Regular readers will recall that I entered a Secret Seed Society writing competition not so long ago, with not one but two entries. Sadly, I didn't win with either entry, however, the CEO - one Peter Parsnip - did write me a lovely comment.
It was Peter's lovely comment that made me think it would be worth while entering the SSS's latest writing competition. To write a 12 chapter, 700 word piece about a personified onion.
Without further ado, here's my entry....I can almost smell the £700 prize money.
Ollie Onion’s Peculiar Pickle
Ollie Onion loved living in Seed City. There was something magical about the town. He wasn’t sure he could put his finger on what it was, the beautiful parks and gardens, the theatre district and buzzing nightlife or maybe the sheer diversity of personified vegetables. You didn’t find any these things back in Onionton.
The only drawback of living in such an amazing place was the fact that so many other vegetables were of the same opinion. The feeling of claustrophobia was quite intense for a young onion like Ollie, the trains and the streets were teaming with vegetables, all pushing and pulling, competing for air and competing for jobs.
Yes it was true, finding work in Seed City was quite a challenge.
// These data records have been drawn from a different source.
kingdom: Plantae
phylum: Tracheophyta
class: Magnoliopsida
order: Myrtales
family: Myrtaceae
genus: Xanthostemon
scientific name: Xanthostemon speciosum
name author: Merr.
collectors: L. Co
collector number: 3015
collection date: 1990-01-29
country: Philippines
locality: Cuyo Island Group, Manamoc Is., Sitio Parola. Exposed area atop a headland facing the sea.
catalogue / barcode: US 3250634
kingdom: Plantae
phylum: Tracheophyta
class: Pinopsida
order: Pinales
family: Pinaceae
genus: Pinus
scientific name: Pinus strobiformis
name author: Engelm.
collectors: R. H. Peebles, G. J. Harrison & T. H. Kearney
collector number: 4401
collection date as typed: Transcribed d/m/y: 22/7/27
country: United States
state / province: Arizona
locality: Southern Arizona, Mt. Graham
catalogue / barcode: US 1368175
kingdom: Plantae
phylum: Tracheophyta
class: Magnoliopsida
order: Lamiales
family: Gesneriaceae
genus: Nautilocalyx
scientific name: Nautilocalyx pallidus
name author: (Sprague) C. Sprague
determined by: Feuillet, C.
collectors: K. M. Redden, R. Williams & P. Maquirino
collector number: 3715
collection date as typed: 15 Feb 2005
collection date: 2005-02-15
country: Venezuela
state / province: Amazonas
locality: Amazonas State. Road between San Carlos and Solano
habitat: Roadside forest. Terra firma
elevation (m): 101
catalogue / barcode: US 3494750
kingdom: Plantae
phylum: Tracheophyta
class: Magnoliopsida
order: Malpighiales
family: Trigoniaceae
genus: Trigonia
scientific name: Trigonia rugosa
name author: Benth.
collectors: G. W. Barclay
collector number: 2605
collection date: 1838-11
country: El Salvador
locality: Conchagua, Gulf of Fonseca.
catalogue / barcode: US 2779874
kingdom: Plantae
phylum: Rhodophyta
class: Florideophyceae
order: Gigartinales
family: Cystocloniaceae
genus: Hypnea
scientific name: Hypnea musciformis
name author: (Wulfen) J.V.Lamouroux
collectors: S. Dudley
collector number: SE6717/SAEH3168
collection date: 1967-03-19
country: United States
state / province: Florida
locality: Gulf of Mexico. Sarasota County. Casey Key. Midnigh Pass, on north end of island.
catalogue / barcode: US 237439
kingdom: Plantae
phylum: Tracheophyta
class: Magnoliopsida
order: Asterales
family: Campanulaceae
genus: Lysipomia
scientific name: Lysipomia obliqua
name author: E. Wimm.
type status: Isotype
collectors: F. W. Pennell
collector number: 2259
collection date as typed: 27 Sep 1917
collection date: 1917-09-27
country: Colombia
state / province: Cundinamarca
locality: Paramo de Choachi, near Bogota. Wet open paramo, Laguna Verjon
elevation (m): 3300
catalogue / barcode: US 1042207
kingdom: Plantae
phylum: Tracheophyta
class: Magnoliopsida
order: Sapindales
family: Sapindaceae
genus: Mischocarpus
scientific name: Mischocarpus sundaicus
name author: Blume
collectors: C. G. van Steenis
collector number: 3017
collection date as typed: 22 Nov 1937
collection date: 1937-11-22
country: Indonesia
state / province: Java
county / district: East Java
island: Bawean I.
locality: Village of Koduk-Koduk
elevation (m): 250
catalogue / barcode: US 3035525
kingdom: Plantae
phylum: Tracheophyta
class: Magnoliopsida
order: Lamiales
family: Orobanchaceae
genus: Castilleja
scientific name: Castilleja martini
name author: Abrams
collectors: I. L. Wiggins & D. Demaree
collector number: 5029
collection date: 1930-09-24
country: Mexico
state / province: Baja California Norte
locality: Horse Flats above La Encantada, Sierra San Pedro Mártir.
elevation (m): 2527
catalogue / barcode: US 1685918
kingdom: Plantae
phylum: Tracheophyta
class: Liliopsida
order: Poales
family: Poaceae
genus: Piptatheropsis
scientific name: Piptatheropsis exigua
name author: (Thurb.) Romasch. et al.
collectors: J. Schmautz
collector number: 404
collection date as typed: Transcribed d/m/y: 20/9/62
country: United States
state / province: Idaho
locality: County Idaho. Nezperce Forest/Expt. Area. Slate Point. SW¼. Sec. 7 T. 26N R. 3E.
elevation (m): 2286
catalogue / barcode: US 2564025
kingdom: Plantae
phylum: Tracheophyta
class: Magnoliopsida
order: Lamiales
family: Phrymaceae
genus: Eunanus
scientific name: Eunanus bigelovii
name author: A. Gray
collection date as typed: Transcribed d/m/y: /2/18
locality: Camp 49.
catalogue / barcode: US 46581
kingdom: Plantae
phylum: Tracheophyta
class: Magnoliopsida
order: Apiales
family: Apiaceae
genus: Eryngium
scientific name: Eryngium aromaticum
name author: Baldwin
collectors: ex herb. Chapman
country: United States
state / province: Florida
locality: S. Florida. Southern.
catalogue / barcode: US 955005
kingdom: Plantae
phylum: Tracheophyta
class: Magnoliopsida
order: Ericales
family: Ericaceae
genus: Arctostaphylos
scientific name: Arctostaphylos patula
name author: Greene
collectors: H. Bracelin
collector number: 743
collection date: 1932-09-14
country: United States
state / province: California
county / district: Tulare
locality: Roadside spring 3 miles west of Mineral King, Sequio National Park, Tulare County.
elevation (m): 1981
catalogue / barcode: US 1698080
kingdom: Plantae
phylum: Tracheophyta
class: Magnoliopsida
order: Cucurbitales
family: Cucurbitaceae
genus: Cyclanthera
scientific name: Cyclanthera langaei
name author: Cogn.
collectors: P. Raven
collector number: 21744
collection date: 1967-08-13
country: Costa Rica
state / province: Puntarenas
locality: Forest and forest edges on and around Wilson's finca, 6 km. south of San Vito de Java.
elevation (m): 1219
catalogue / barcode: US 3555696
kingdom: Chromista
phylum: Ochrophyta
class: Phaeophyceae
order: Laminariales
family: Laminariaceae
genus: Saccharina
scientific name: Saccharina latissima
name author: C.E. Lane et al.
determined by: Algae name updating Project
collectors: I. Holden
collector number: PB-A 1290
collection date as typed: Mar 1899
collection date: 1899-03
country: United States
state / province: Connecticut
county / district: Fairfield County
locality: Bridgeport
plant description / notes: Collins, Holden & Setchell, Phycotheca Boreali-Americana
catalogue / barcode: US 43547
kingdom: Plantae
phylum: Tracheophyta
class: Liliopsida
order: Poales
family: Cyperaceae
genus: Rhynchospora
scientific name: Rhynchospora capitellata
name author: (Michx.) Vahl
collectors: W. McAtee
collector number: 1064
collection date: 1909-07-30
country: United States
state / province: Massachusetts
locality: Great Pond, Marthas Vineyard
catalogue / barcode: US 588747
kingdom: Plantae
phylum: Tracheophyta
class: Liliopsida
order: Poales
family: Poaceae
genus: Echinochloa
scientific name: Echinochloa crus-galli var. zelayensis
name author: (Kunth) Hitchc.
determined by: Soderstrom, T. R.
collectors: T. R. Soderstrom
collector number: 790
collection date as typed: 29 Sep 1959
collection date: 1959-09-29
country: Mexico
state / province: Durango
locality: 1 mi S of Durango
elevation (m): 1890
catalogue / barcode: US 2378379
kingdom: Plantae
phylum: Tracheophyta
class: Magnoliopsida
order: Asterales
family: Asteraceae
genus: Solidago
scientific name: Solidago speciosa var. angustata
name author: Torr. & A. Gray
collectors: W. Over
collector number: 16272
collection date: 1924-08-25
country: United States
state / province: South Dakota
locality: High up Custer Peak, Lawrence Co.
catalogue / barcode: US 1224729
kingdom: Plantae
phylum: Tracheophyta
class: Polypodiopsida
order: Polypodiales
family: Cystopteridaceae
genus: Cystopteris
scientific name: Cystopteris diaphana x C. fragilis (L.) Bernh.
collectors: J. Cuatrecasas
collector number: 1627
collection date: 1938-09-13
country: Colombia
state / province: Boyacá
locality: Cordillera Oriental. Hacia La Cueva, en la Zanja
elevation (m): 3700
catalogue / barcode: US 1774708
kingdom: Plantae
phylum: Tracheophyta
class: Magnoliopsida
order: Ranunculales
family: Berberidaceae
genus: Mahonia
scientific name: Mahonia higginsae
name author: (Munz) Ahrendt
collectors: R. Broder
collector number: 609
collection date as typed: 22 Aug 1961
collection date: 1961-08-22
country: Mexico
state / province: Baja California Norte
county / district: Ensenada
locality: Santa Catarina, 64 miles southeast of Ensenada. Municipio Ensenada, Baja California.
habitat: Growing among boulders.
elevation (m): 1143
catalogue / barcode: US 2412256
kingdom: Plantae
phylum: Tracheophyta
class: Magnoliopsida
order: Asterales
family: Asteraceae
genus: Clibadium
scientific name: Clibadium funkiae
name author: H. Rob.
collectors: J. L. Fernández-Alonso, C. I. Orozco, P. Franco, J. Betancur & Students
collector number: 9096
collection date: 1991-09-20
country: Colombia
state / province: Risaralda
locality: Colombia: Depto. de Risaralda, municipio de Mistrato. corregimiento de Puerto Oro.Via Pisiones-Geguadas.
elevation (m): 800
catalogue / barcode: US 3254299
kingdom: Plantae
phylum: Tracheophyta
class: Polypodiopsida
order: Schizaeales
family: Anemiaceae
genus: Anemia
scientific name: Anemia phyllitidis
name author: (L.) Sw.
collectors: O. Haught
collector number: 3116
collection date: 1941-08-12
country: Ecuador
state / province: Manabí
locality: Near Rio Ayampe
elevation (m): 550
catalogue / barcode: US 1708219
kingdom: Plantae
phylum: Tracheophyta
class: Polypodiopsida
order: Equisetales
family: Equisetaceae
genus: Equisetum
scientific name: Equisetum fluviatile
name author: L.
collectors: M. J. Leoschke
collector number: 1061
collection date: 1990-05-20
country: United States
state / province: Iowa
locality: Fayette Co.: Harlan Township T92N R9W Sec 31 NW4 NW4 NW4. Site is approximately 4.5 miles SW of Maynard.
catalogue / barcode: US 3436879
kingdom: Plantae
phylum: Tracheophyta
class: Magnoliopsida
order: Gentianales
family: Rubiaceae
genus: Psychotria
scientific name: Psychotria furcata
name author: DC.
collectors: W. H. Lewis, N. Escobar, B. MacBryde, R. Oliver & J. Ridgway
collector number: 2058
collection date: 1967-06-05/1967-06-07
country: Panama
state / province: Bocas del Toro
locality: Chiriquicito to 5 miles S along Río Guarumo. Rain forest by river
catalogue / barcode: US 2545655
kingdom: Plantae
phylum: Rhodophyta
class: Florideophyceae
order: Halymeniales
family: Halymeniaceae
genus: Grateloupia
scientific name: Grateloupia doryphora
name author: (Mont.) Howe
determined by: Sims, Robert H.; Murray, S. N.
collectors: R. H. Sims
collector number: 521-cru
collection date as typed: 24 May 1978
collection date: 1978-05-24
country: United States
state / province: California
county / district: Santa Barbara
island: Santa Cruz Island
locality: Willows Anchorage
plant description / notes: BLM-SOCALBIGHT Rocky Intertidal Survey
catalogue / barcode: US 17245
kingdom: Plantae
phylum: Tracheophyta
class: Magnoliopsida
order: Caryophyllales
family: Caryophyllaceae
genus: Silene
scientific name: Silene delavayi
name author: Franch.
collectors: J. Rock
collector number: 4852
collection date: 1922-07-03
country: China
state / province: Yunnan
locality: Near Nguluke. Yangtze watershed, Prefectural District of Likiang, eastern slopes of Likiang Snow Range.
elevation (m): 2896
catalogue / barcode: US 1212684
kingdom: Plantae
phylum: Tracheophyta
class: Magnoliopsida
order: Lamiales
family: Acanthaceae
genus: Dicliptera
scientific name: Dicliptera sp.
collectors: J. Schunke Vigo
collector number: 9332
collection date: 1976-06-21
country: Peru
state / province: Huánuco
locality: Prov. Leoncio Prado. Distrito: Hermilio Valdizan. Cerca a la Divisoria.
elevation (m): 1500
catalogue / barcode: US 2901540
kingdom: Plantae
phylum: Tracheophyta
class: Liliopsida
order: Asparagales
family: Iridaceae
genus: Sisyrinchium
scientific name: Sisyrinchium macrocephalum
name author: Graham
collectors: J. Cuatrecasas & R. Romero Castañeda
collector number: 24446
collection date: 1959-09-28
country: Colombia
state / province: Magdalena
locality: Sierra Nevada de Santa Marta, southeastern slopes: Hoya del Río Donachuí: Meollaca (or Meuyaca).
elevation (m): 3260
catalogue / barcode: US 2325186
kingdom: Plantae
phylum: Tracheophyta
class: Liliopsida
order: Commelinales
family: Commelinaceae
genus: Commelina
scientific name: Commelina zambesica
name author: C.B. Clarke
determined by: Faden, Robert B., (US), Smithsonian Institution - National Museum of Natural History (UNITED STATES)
It wasn’t like being up in Onionton, where a young onion could live at home with his parents until it was time for the Market. No, in Seed City finding gainful employment could be extremely difficult, particularly in a recession. Making matters worse, the rents were sky high.
Ollie Onion had run out of his savings long ago, indeed he was heading rapidly towards his over draught limit. The rent was due and there was the very real possibility that he would be cast into the streets, worse still he might have to return to Onionton and face the mockery of his peers.
Ollie had attended countless job interviews with little success. He’d left school with no qualifications and was caught in the Catch 22 situation of having no experience, unable to get a job to take him on and give him experience he required. He was, therefore, excited and worried at the prospect of his latest opportunity, an interview that very morning.
He had risen early and ironed his one good shirt. After breakfast Ollie was ready for the world. But he’d forgotten to shave, so ran to the bathroom and lathered up his face. Quickly and inexpertly he pulled the razor this way and that, alas in his haste his aim was off and he cut himself several times.
He didn’t have time to stem the bleeding as he was now running late. So he ran to the station, upon arriving he found the ticket queue was massive, then one by one the vegetables in front of him started to buckle and wheel away in tears, Ollie was at the front in no time.
It was same story on the train. Ordinarily at rush hour, Ollie would have to wait for several trains to come and go before being able to board one. Not so this morning, the other vegetables on the platform were forced into giving Ollie a wide berth, his freshly sliced flesh causing all about him to run for cover.
Thanks to the nicks on his face, Ollie made it to his interview in the nick of time. He was understandably nervous about the impeding interview. “Ahh, good morning Mr Onion, thankyou…ohh, excuse me I feel a tear in my eye, thank you for coming in, oh dear boo-hoo, sniffle, snort, I’m afraid I need to have a cry.”
Ollie stood up and made to go for the door. “Ooh, sit down my boy, sniffle sob, don’t you realise what this means?” Ollie looked on non-plussed. “I’m Lord Alan Sugarbeat, TV entrepreneur and government enterprise tsar. I haven’t cried for 50 years. These tears will do my reputation the power of good, vegetables everywhere will now think I have a heart. You’re hired!”
Without a second thought Ollie seized upon the contract hastily cobbled together by Lord Alan’s legal team and signed on the dotted line. He was now an employee of Sugarbeat Enterprises. It only upon closer inspection of the contract that Ollie realised exactly what would be required of him.
From that day forth Ollie Onion would have to shadow Lord Alan wherever he went. Self-harming on cue to engender tears of sorrow in the face of his employer as he ruthlessly fired his way through the workforce of whichever failing business he happened to be presiding.